# Kutipan Teks
..........
Minggu, 16 Oktober 2011

“FLAME FOTOMETRI”


I.              JUDUL PERCOBAAN
     “FLAME FOTOMETRI”

II.           TUJUAN PERCOBAAN
Memperkenalkan cara mengoperasikan alat dan menentukan suatu absorben suatu sampel.

III.        LANDASAN TEORI
Peristiwa serapan atom pertama kali diamati oleh Fraunhofer, ketika menelaah garis-garis hitam pada spektrum matahari. Sedangkan yang memanfaatkan prinsip serapan atom pada bidang analisis adalah seorang Australia bernama Alan Walsh di tahun 1955. Sebelumnya ahli kimia banyak bergantung pada cara-cara spektrofotometrik atau metode analisis spektrografik. Selama bertahun-tahun detektor uap raksa mewakili analitis utama dari absorpsi atom. Tekanan uap raksa logam cukup besar sehingga membahayakan kesehatan dalam ruang yang ventilasinya tidak memadai. Detektor-detektor itu pada dasarnya adalah spektrofotometri primitive, dimana sumbernya adalah sebuah lampu uap raksa bertekanan rendah (Anonim, 2010).
Apabila cahaya dengan panjang gelombang tertentu dilewatkan pada suatu sel yang mengandung atom-atom bebas yang bersangkutan maka sebagian cahaya tersebut akan diserap dan intensitas penyerapan akan berbanding lurus dengan banyaknya atom bebas logam yang berada pada sel. Hubungan antara absorbansi dengan konsentrasi diturunkan dari Hukum Lambert: bila suatu sumber sinar monokromatik melewati medium transparan, maka intensitas sinar yang diteruskan berkurang dengan bertambahnya ketebalan medium yang mengabsorbsi. Hokum Beer: Intensitas sinar yang diteruskan berkurang secara eksponensial dengan bertambahnya konsentrasi spesi yang menyerap sinar tersebut (Anonim, 2010).
..........
# Tugas dan Latihan
1) Kutip bagian teks flame fotometri dari "Apabila cahaya dengan" sampai "tersebut (Anonim, 2010).".
2) Menurut teks flame fotometri, siapa yang pertama kali mengamati peristiwa serapan atom?
Data ini diambil dari sumber yang berbeda.

# Entri garis batas wilayah
..........
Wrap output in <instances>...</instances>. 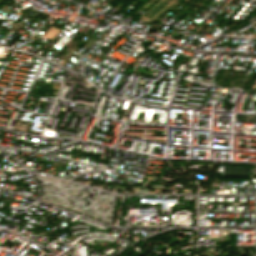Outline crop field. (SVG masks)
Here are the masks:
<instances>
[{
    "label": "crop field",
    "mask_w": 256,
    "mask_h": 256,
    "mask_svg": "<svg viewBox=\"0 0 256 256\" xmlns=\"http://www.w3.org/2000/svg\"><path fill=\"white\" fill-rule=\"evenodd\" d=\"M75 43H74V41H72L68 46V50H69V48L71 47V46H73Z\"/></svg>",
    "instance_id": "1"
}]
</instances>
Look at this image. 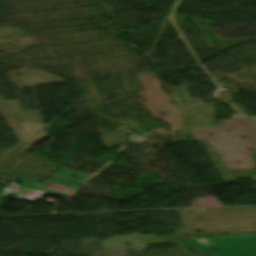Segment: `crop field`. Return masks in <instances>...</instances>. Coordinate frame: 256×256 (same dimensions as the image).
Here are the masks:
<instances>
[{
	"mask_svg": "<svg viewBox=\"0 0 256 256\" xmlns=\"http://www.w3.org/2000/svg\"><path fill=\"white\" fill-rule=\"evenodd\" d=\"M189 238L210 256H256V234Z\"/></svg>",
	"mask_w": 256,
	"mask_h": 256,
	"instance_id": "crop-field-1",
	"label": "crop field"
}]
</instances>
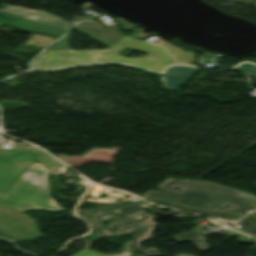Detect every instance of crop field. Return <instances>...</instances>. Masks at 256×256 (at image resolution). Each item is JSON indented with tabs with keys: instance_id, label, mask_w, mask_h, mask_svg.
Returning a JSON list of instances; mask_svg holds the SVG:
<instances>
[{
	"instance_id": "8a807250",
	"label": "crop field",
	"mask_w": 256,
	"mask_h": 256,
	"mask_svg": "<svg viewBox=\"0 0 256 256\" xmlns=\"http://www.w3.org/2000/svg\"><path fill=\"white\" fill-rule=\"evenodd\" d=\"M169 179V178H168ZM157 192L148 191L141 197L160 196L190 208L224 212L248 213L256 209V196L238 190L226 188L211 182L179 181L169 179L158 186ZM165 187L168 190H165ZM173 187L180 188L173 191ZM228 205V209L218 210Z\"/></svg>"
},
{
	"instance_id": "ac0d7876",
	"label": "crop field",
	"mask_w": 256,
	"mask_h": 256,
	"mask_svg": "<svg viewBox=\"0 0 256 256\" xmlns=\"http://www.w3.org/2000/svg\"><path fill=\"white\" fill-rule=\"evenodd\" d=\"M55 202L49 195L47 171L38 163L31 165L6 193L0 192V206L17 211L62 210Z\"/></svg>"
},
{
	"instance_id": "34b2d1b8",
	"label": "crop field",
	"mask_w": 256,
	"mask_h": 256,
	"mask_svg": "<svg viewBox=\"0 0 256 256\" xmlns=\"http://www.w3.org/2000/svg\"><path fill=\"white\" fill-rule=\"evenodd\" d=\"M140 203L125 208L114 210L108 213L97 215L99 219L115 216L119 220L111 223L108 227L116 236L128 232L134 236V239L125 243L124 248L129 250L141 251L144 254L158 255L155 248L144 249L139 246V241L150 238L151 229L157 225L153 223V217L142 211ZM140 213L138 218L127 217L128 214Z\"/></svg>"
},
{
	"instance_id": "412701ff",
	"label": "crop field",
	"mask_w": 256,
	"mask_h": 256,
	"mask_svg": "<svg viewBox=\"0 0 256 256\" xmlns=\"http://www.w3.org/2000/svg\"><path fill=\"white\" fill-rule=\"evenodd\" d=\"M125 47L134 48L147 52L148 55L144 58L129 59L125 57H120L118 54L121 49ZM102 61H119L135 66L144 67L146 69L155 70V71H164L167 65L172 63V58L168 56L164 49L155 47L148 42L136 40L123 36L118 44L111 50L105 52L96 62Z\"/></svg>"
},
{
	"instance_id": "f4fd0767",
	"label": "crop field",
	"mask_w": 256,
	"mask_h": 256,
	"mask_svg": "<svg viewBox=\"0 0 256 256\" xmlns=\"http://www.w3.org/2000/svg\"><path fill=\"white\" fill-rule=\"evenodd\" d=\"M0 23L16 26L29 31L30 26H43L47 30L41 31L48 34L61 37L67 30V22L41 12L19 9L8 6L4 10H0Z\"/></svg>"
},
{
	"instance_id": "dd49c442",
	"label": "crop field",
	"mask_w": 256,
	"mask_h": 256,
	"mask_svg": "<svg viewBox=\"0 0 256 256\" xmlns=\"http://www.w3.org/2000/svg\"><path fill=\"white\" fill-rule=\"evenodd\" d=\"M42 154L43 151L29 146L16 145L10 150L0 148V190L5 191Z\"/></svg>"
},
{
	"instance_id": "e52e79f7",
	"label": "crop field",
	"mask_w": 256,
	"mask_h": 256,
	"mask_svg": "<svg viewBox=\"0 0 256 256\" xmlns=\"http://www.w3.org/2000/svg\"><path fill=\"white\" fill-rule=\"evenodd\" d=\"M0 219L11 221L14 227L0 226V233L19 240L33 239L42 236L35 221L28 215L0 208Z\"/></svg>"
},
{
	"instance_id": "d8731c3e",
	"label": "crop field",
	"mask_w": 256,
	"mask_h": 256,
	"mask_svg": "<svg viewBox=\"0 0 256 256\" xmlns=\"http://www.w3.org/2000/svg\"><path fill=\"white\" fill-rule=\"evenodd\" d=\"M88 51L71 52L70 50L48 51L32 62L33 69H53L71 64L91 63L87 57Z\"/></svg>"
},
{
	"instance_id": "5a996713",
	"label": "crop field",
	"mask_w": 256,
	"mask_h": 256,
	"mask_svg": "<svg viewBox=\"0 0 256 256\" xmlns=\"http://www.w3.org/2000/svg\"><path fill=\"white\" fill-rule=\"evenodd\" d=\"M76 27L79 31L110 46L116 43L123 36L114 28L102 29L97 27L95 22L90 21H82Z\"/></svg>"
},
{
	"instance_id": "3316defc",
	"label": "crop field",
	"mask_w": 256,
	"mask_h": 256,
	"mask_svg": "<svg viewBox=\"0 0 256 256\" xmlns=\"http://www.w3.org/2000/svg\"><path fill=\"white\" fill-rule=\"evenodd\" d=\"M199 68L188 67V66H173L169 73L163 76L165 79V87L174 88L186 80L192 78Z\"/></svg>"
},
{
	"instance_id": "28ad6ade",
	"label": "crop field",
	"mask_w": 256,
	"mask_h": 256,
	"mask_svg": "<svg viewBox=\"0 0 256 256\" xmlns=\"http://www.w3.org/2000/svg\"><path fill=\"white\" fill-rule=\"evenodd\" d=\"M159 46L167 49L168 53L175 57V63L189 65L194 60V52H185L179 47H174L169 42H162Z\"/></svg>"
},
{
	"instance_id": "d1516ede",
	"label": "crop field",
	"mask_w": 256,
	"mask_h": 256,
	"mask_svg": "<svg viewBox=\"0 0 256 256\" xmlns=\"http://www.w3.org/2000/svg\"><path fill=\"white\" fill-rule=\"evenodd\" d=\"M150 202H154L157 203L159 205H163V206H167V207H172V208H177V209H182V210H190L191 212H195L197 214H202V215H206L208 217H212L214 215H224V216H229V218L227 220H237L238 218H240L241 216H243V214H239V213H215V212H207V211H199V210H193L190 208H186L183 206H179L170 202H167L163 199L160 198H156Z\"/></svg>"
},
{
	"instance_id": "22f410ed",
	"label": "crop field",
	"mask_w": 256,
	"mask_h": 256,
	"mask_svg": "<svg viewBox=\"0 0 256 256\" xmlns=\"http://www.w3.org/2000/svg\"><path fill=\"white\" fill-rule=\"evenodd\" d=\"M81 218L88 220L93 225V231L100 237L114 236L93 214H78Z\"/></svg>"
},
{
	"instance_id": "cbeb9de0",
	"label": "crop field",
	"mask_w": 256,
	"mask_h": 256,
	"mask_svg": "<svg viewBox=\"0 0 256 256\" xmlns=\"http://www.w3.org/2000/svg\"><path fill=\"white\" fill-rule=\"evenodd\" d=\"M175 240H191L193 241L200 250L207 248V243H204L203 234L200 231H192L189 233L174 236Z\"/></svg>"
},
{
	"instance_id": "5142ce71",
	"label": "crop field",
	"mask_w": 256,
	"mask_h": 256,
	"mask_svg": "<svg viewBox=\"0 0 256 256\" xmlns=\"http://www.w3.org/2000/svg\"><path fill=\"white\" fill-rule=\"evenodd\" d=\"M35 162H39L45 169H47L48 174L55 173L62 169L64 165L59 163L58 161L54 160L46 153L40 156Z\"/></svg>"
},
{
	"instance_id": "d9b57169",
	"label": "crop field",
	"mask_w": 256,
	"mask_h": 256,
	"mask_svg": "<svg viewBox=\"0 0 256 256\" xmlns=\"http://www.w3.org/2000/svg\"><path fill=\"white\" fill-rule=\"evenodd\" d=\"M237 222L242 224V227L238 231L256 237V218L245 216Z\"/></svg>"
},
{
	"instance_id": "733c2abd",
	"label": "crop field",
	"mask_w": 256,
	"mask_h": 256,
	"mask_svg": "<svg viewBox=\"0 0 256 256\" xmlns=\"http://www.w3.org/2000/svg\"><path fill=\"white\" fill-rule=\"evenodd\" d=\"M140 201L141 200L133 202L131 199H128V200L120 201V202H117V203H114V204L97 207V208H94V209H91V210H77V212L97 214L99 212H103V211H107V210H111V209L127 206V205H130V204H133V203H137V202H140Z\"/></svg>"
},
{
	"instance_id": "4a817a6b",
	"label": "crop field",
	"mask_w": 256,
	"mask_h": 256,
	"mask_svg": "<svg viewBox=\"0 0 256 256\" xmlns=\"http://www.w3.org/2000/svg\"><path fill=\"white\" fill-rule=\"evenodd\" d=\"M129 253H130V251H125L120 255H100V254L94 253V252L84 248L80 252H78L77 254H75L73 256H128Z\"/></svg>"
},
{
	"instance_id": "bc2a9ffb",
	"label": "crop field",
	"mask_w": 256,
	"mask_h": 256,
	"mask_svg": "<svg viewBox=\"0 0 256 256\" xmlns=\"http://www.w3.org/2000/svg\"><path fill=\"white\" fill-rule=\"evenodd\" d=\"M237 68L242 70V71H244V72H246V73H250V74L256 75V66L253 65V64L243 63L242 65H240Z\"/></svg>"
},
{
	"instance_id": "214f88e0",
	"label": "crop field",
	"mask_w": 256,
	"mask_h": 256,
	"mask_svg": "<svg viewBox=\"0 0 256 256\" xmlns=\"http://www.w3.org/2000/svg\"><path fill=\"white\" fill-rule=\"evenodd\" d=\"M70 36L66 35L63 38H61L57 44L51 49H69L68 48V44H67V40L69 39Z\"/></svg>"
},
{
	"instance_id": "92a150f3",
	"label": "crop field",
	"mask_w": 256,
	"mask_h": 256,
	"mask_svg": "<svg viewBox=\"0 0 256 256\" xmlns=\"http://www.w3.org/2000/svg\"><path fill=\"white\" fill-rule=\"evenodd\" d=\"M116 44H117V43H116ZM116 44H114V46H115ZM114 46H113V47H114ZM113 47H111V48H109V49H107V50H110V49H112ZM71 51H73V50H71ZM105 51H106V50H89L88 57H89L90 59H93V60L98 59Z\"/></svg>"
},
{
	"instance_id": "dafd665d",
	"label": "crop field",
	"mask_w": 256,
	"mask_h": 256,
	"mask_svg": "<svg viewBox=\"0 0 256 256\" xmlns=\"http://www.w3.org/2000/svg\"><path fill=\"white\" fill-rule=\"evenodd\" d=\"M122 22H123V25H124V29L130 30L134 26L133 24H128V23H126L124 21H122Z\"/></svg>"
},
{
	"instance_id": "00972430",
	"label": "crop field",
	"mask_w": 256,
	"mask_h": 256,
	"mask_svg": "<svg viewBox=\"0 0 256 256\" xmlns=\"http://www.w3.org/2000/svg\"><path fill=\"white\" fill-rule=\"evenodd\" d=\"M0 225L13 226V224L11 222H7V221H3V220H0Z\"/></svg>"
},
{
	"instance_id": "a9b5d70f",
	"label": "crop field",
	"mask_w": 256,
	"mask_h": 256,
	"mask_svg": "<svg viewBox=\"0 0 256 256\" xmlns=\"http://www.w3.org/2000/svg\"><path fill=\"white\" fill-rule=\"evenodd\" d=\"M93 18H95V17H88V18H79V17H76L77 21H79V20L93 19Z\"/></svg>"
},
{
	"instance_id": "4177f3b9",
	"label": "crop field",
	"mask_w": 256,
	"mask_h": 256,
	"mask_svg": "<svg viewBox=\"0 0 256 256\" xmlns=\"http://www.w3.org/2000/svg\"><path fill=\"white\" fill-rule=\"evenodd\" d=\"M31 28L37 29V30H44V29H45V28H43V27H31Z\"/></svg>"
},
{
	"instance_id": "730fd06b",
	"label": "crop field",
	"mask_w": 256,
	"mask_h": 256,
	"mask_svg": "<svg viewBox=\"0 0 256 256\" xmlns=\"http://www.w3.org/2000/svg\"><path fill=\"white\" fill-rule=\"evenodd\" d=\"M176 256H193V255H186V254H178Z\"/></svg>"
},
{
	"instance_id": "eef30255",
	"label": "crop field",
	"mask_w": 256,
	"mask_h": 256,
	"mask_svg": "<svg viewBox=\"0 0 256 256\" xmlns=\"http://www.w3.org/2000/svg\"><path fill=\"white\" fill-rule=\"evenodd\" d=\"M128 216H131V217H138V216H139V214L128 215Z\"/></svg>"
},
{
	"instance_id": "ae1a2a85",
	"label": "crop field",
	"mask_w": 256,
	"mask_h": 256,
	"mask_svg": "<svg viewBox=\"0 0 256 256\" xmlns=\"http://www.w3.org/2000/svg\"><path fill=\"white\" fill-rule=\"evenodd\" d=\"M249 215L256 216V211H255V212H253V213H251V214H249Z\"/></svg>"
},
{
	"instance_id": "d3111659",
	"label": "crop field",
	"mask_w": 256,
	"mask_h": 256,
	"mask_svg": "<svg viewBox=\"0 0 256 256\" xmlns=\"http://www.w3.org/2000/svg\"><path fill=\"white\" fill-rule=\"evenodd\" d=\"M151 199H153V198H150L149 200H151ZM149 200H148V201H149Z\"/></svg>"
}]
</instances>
..........
# Kunci Jawaban
1)
Apabila cahaya dengan panjang gelombang tertentu dilewatkan pada suatu sel yang mengandung atom-atom bebas yang bersangkutan maka sebagian cahaya tersebut akan diserap dan intensitas penyerapan akan berbanding lurus dengan banyaknya atom bebas logam yang berada pada sel. Hubungan antara absorbansi dengan konsentrasi diturunkan dari Hukum Lambert: bila suatu sumber sinar monokromatik melewati medium transparan, maka intensitas sinar yang diteruskan berkurang dengan bertambahnya ketebalan medium yang mengabsorbsi. Hokum Beer: Intensitas sinar yang diteruskan berkurang secara eksponensial dengan bertambahnya konsentrasi spesi yang menyerap sinar tersebut (Anonim, 2010).

2) Fraunhofer, ketika menelaah garis-garis hitam pada spektrum matahari.